[INSTRUCTIONS TO FOLLOW] Return the listing below exactly. Leave its pictures out.

[ENTRIES SHOWN]
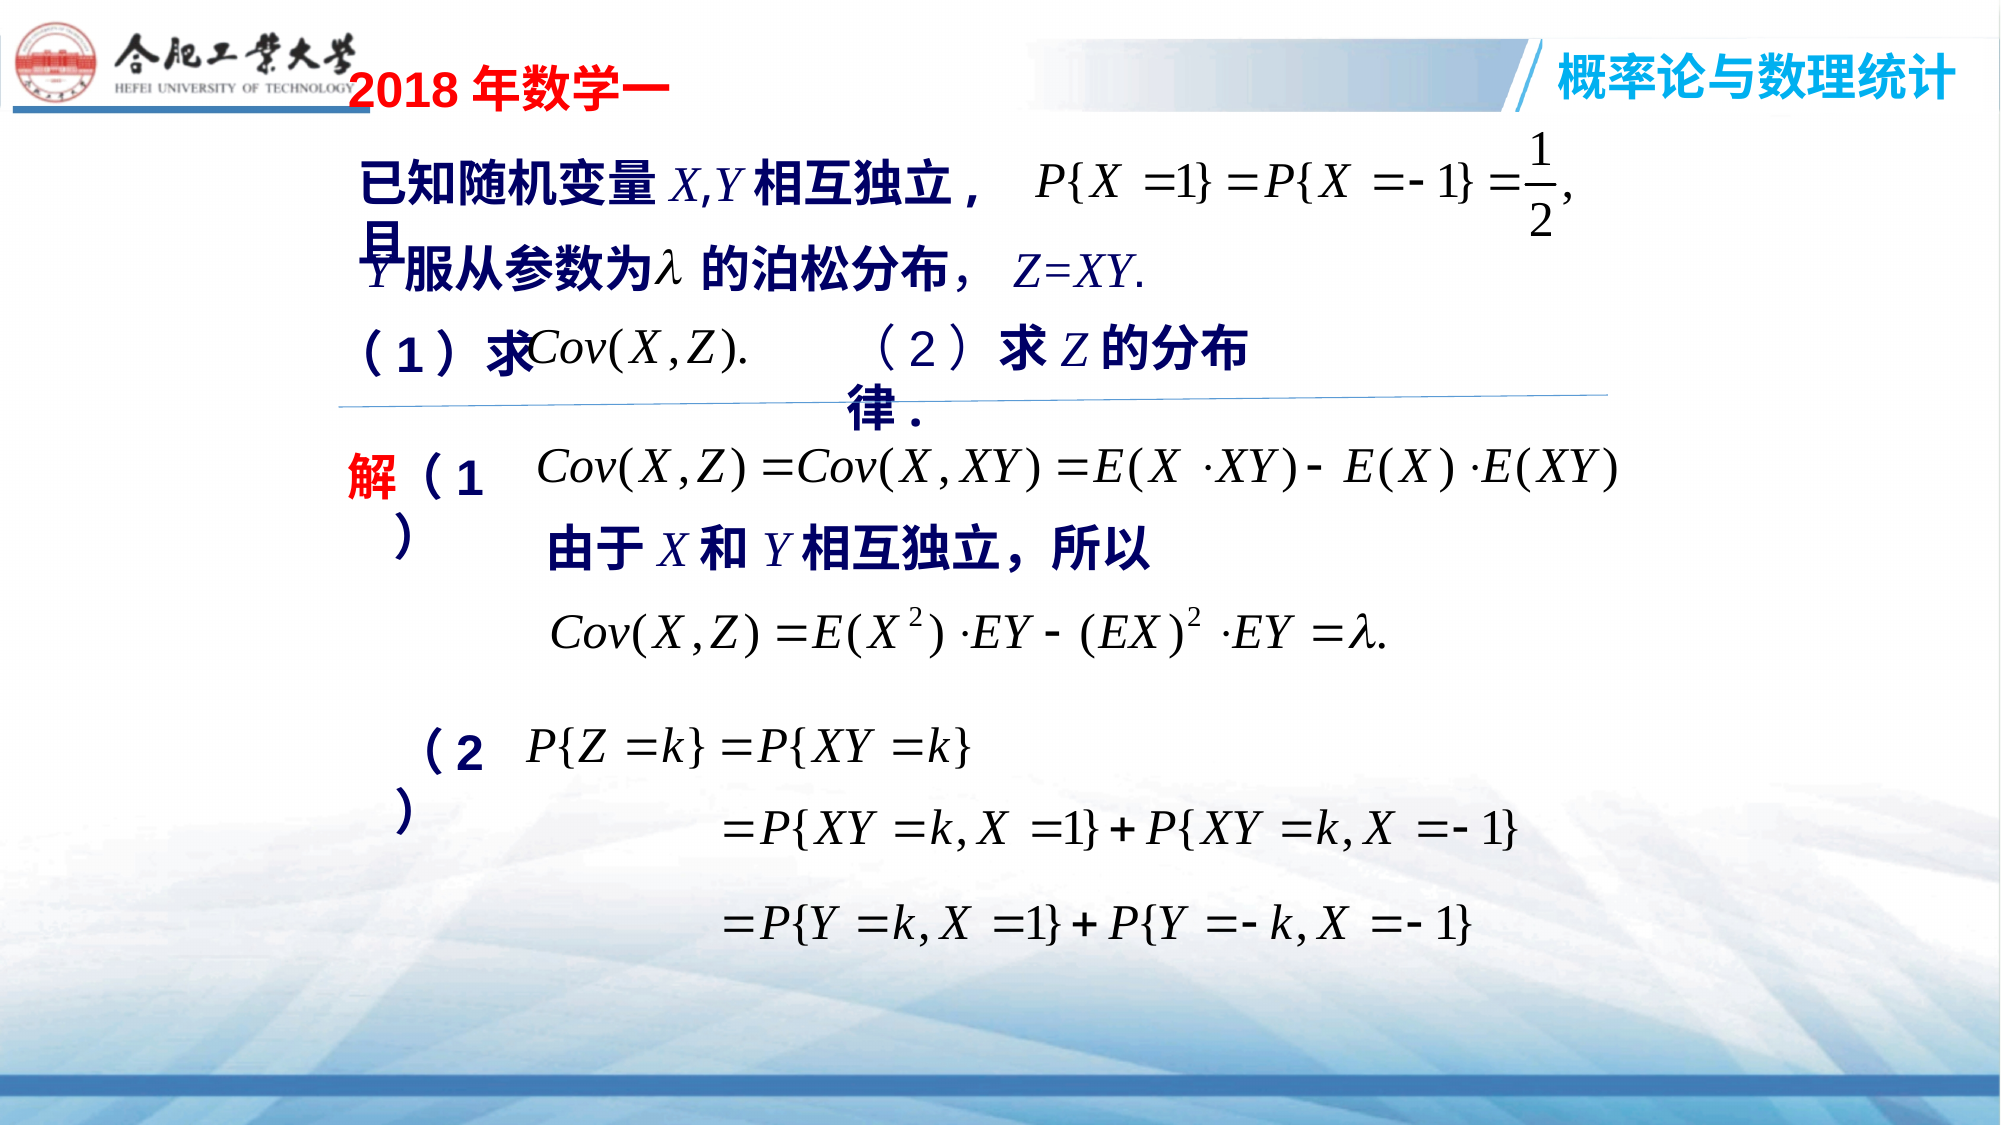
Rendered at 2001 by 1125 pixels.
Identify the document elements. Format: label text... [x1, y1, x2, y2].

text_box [533, 442, 1624, 500]
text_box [651, 244, 689, 291]
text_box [547, 598, 1389, 666]
text_box 已知随机变量X,Y相互独立, 且 [342, 143, 1030, 279]
text_box （1）求 [319, 314, 562, 390]
text_box Y服从参数为 [349, 229, 673, 305]
text_box （2）求Z的分布律. [831, 309, 1307, 395]
text_box 的泊松分布，Z=XY. [686, 229, 1223, 305]
text_box （1） [379, 437, 503, 573]
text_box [338, 395, 1608, 408]
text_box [521, 722, 976, 779]
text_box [716, 804, 1523, 861]
text_box 由于X和Y相互独立，所以 [530, 508, 1293, 584]
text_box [716, 899, 1477, 957]
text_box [1030, 122, 1577, 241]
picture [0, 0, 2001, 1125]
text_box （2） [379, 713, 544, 848]
text_box 2018年数学一 [333, 50, 716, 126]
text_box （2）求Z的分布律. [831, 408, 1307, 442]
text_box 解 [333, 437, 379, 513]
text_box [523, 324, 749, 381]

[ANSWER BOX]
Rendered at 2001 by 1125 pixels.
Identify the document elements. Format: label text... [x1, y1, x2, y2].

text_box [533, 442, 1624, 500]
text_box [651, 244, 689, 291]
text_box [547, 598, 1389, 666]
text_box 已知随机变量X,Y相互独立, 且 [342, 143, 1030, 279]
text_box （1）求 [319, 314, 562, 390]
text_box Y服从参数为 [349, 229, 673, 305]
text_box （2）求Z的分布律. [831, 309, 1307, 395]
text_box 的泊松分布，Z=XY. [686, 229, 1223, 305]
text_box （1） [379, 437, 503, 573]
text_box [338, 395, 1608, 408]
text_box [521, 722, 976, 779]
text_box [716, 804, 1523, 861]
text_box 由于X和Y相互独立，所以 [530, 508, 1293, 584]
text_box [716, 899, 1477, 957]
text_box [1030, 122, 1577, 241]
picture [0, 0, 2001, 1125]
text_box （2） [379, 713, 544, 848]
text_box 2018年数学一 [333, 50, 716, 126]
text_box （2）求Z的分布律. [831, 408, 1307, 442]
text_box 解 [333, 437, 379, 513]
text_box [523, 324, 749, 381]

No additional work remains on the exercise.